Task to carry out »
All entries are to be quoted exactly; the images stay out of the copy.

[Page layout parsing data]
______________________________
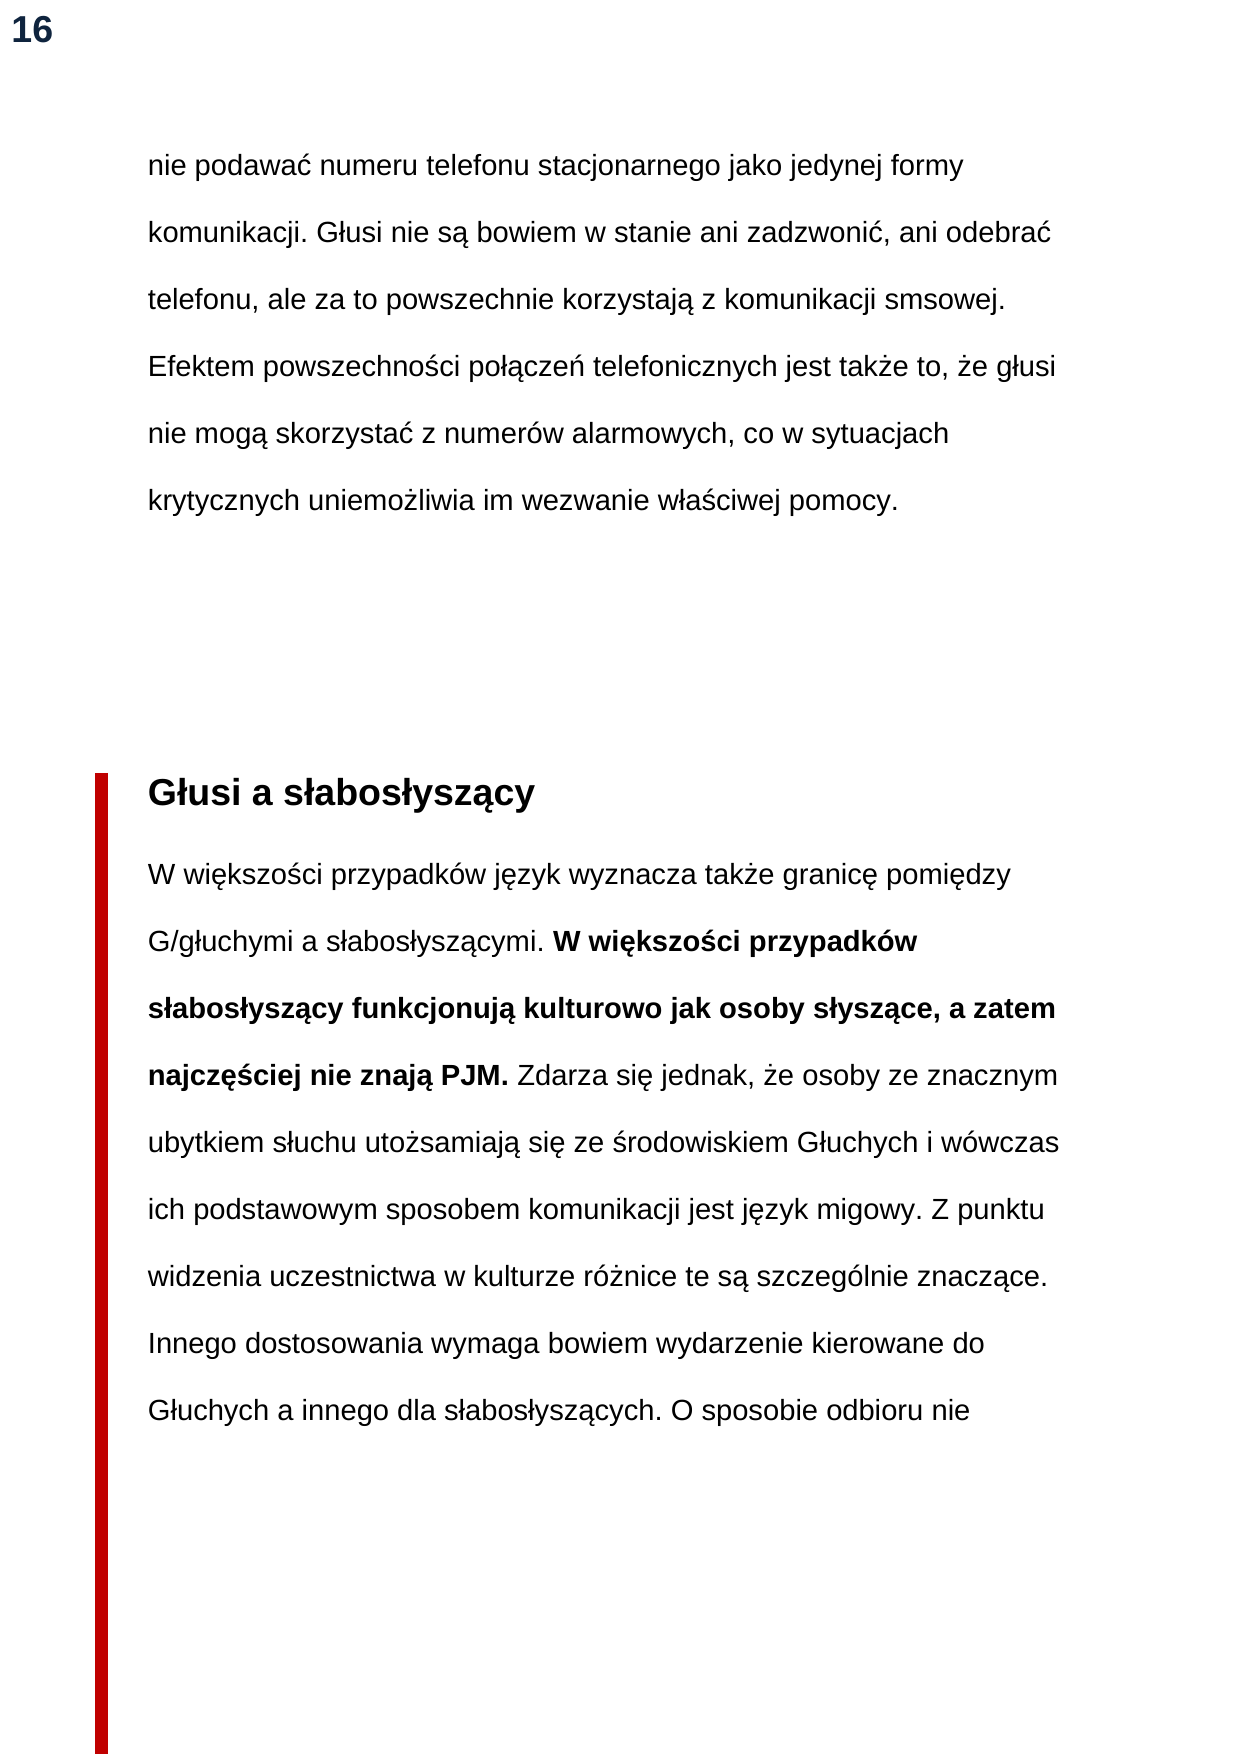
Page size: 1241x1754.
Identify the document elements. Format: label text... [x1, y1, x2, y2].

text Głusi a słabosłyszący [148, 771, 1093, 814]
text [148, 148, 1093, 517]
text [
______________________________
Solved problem »
Page size: 1241x1754.
Identify the document elements. Format: label text... [x1, y1, x2, y2].

text Głusi a słabosłyszący [148, 771, 1093, 814]
text [148, 148, 1093, 517]
text [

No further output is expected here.